Se para o retalho o dia até pode ter ditado um pico de vendas inesperado, muitas médias e pequenas empresas, forçadas a fechar, não podem dizer o mesmo. Sou informado de uma que conseguiu ligar o gerador e onde posso ir carregar um pouco o telemóvel. Trabalha no ramo alimentar e o gerador permite-lhe manter a integridade dos bens que guarda. Mas apenas isso. Sem comunicações, não há como processar encomendas. Um dia perdido, sem linhas de apoio que ajudem a minimizar o prejuízo.

De seguida, vou ao encontro dos meus pais, com quem não tive qualquer tipo de contacto desde o apagão. Também estão 'às cegas', mas pelo menos possuem fonte própria de água – se lá chegar, no meu plano pós-reforma esta será a prioridade número 1.

Um carro movido a gasolina e a sua antena que capta ondas de rádio são, por esta altura, a única forma de me sintonizar com o que estava a acontecer. Escuto que Espanha começa a restabelecer a energia beneficiando das ligações que tem com França e Marrocos, enquanto que Portugal apenas se pode socorrer do vizinho espanhol, onde teve origem todo o problema. A visão romantizada de estarmos no cantinho da Europa faz ainda menos sentido. Soa a dependência extrema. Ouço ainda que quando for recuperada a produção nas centrais da Tapada do Outeiro e de Castelo de Bode poderá ser restabelecida a energia no país (o que demorou em alguns territórios mais de doze horas...). O meu filho bombardeia-me com perguntas a que não sei responder: “Mas quando tempo demora? Mas porquê é que isto aconteceu? Se falta a luz, porque é que também não há água? Amanhã vou ter escola?” Assumo a ignorância e retorno a casa.

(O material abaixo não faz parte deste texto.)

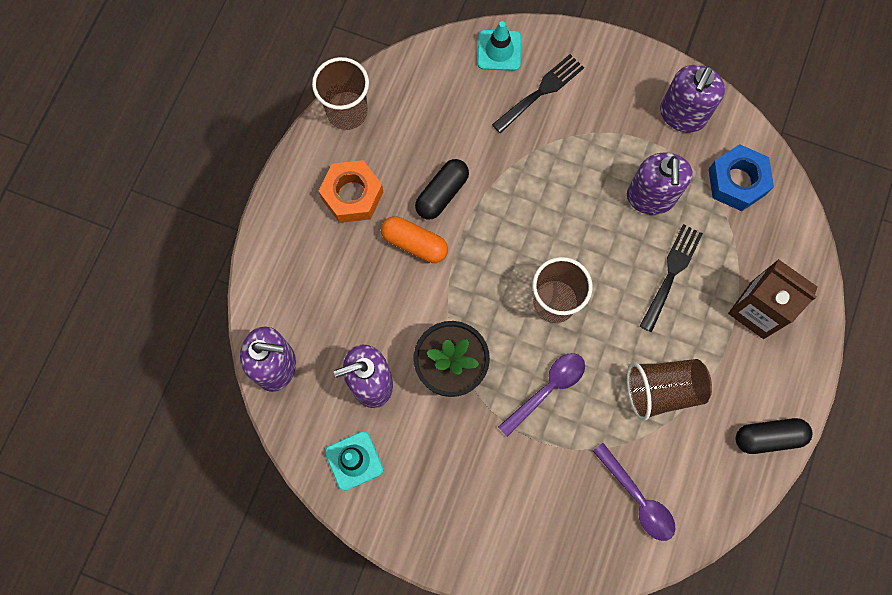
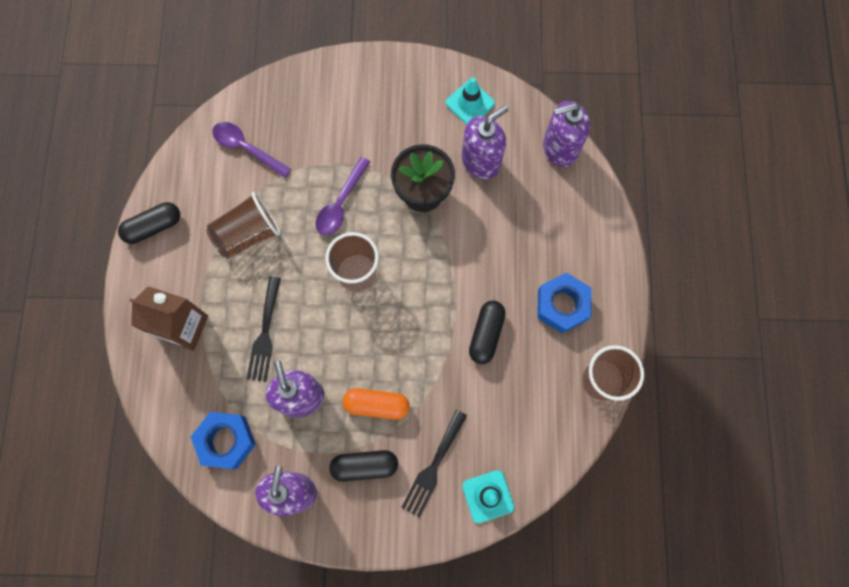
camera: 160 degrees right, 0 degrees up
(352, 195) = (562, 305): orange nut -> blue nut
(414, 243) = (492, 282): orange capsule -> orange capsule (376, 405)
(606, 114) = (364, 466): none -> black capsule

Continuo sem conseguir comunicar com ninguém, nem com os meus camaradas de redação que foram mantendo o DN ativo ao longo do dia. O jantar faz-se à luz de velas. Mas, mais uma vez, a atmosfera não é romântica. Mesmo no escuro, é fácil ver o que o país não estava preparado para responder rapidamente a este tipo de crise. Que a questão da soberania energética é pouco discutida. E que têm de haver mais centrais de backup, como a da Tapada do Outeiro e a de Castelo de Bode (uma medida que o Governo viria a confirmar esta terça-feira). Aos poucos, perto das 23h00, volta a rede e com ela um tsunami de mensagens. Às 23h09, recebo a única mensagem da Proteção Civil a dizer que a ligação de energia está a ser gradual. Às 23h30, finalmente, faz-se luz (a água só voltaria de madrugada). Escuto vizinhos a celebrar como se fosse um golo. As luzes acendem-se um pouco por toda a casa. Uma das assoalhadas em que isso acontece é o quarto daquele menino de 9 anos que, com as suas perguntas, me fez ver o quão escuro foi, de facto, este apagão. Desligo a luz e é a olhar para ele, imperturbável no seu sono, que tomo a primeira decisão do pós-28 de abril: comprar um rádio a pilhas. E esperar que o que aconteceu sirva para aprendermos, em conjunto, a não fazer planos para a crise em plena crise.